You might not want to believe me, so here’s a snippet from Patterns of Enterprise Application Architecture (P of EAA).

What’s even more interesting in that block is the last sentence. If you have trivial validation (not-null checks, etc) a transaction script is better. Transaction scripts handle a single request and are often pretty procedural.

Our Product entity wasn’t enforcing any business rules, it was simple, trivial data validation for setting the name, description, etc. It could be better served by using data access to modify the data directly without requiring an entity.

Where things can go too far is when you start feeling the need for one transaction script to call another transaction script. This is often because you need to share domain logic between them. Or you have duplicated domain logic in multiple transaction scripts.

The key to what I just wrote above is domain logic. You have shared domain logic. You’ve now reached the point of possibly wanting a domain model to capture that domain logic.

For example, let’s say we have an Order that goes through various states of it’s lifecycle. If an order is shipped, it can no longer be canceled. Where does that logic live?

It could live directly in the Cancel Order transaction script, but what other state transitions do we need to handle? This is when you start seeing the domain complexity come out in all kinds of ways. if this starts happening, that’s when you might want to move all the behaviors to a domain model.

Your domain model will encapsulate the data of an order but also it will expose all the behaviors related to an order, including canceling.

You don’t necessarily need to start with Entities. You can start with a transaction script and interact with your database directly. You may choose to add some abstraction around your database and instead use an anemic domain model and some light abstraction around persistence.

Note: An anemic domain model isn’t an anti-pattern. It’s choosing to have a data model with no behavior, where the behavior is often in transaction scripts. It’s only an anti-pattern if you think you have a domain model.

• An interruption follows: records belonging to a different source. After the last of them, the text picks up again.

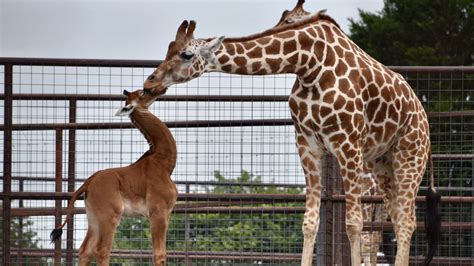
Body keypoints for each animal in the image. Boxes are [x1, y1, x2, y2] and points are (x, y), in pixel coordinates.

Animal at [50, 88, 178, 264]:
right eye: (143, 93)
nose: (162, 89)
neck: (163, 162)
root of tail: (88, 184)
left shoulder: (165, 213)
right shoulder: (158, 211)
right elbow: (159, 255)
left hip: (93, 218)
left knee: (85, 250)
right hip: (110, 217)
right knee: (102, 250)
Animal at [143, 13, 440, 266]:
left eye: (186, 54)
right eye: (168, 49)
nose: (150, 82)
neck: (309, 63)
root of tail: (423, 117)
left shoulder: (348, 145)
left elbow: (354, 224)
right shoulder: (307, 144)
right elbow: (310, 222)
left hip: (409, 156)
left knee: (406, 222)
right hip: (382, 165)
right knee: (399, 218)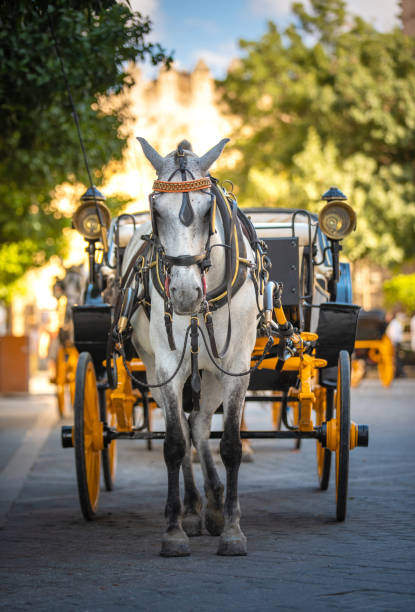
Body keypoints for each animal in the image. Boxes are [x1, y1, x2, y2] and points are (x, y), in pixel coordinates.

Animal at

Finally, you may choose to move on from an anemic domain model and to a more rich domain model of entities and value objects.

Don’t start with code.

Everything I’ve been discussing is what patterns to use when you have complexity. And that’s why I say sample applications are a terrible place to start because they do not illustrate complexity.

Sample applications cannot convey the complexity needed for various patterns. They can try, but usually, it’s pretty superficial. I don’t blame anyone for creating sample applications. The intent is not to add domain complexity. Otherwise, you’d get lost trying to understand a “sample”. The intent is for them to be simple. That’s the point.

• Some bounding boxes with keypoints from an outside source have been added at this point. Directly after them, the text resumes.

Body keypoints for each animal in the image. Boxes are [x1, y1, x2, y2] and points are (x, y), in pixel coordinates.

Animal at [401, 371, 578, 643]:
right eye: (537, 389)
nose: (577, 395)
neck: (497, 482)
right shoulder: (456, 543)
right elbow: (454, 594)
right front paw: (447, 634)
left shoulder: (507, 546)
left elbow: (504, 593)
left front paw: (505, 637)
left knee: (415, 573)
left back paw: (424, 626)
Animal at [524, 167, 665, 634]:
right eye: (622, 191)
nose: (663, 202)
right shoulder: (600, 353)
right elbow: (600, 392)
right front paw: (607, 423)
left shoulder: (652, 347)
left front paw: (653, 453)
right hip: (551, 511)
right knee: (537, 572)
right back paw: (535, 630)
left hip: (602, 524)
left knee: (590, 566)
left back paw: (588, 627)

If you want to use “DDD”, starting with code is the wrong place to start. So, where should you start?

Start giving a 💩 about your domain. Understand where the value comes from in the systems you build for your customers. Code is closer to the last thing you need to focus on. Yes, I understand you’re a developer, but code is only part of the equation. If you do not understand the domain, where the value is, where the complexities lie in your domain, you can’t begin to understand how to build a system, which patterns to use, etc.

To start understanding the domain means continuous design. Here’s an image from DDD Starter Modeling Process.

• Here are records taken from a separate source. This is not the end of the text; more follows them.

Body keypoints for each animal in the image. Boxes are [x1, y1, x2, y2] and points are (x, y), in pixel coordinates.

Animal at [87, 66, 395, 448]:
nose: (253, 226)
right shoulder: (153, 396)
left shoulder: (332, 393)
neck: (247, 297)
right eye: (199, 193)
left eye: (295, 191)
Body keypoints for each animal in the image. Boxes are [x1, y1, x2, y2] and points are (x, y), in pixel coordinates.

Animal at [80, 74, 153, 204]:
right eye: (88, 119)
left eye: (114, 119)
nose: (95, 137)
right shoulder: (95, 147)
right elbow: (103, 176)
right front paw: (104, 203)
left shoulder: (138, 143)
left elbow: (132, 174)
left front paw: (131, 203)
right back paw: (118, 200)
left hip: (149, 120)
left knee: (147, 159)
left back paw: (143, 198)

First is alignment of the business model and what your needs are from the software you’re building, which requires understanding. Second is strategic architecture about decomposing your domain into subdomains, the value of each, defining subdomains and how the interconnect. Finally it’s defining the bounded contexts and actually coding use the tactical patterns I was talking about earlier.

As you can see, coding is the end. Not at the start.

Domain Driven Design

DDD is really just about giving a 💩 your domain. It’s understanding it and capturing those concepts in code. Knowing that you have a supporting boundary and transaction scripts could be appropriate in that context is doing DDD. Just using Entities, Value Objects, Aggregates, Repositories, and Services isn’t Domain-Driven Design. That’s just using a bunch of patterns.